We walked in silence for a few moments, the only sound the crunch of gravel underfoot and the distant cry of a bird over the lake.

"Why did you save him?" The question came out of him suddenly, low and rough. "That night. You could have kept walking. Called the police from a safe distance. You didn't. You fought."

I was stunned he had to ask. "He was a child. He was crying."

"That's not a reason. That's a reflex." He stopped walking, forcing me to stop with him. He turned to face me, his expression severe. "I need to understand the material I'm working with. Was it pride? A need to be a hero? Recklessness?"

Anger, hot and sudden, flared in my chest. It cut through the fear, the awe, the confusion. "The 'material' you're working with is a person," I said, my voice trembling not with fear now, but with fury. "And my reason was that no child should be that afraid. It's that simple. You, of all people, should understand that."

For a second, something cracked in his impassive face. A flash of raw, unguarded emotion—pain, recognition, something too deep to name. It was gone in an instant, smoothed back into polished stone. But I had seen it.

"That simplicity," he said, his voice dropping to a whisper meant only for me, "is a luxury I haven't known since I was Sam's age. It is also a vulnerability that could get you killed." He lifted his hand, and for a heart-stopping moment, I thought he might touch my face. But he merely adjusted the collar of my coat, his fingers brushing my neck. The contact was electric, deliberate. "It is also," he conceded, his eyes holding mine captive, "the most disarming thing I have ever witnessed."

From the terrace, Althea's voice floated down to us. "You two look as if you're plotting a siege!"

Cassian's mask slid back into place seamlessly. He offered his arm again. "We are, Grandmother," he called back, his tone light, a perfect son's tone. "Against your cook's insistence on parsnips at lunch."

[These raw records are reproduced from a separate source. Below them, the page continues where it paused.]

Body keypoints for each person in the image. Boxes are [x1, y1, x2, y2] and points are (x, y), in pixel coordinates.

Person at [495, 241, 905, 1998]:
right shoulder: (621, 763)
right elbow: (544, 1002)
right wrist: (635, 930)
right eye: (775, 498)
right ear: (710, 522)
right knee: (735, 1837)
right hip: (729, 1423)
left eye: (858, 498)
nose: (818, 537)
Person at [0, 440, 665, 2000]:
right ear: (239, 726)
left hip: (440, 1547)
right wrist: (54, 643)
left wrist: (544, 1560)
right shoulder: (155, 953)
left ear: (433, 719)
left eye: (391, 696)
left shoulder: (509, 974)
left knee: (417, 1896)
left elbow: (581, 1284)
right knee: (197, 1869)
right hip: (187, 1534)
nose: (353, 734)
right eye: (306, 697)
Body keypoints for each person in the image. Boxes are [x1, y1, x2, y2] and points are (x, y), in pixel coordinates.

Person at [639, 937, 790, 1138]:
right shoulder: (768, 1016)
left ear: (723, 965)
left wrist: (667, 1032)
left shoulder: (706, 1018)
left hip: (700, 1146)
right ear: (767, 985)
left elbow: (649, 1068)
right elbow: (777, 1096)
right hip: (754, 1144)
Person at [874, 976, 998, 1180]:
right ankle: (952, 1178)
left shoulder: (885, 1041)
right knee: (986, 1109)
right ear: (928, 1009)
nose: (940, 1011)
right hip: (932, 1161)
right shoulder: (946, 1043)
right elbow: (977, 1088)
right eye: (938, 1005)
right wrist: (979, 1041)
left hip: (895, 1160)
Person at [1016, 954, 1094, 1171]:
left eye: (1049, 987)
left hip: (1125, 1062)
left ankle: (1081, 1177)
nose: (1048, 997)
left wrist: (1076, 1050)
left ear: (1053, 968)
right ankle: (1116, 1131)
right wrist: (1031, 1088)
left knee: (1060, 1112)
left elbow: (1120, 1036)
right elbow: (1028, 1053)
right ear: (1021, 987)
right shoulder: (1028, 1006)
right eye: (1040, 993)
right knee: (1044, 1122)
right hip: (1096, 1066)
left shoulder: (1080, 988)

As we walked back toward the house, the ghost of his touch still burning on my skin, I understood the game had changed. The contract was the stage. The performance for his grandmother was the play. But the quiet moments in between—the shared glances, the dangerous questions, the touches that served no audience—that was where the real story was unfolding. And I was no longer just an actress reciting lines. I was becoming a character he hadn't written, one that was starting to get under the fortress walls.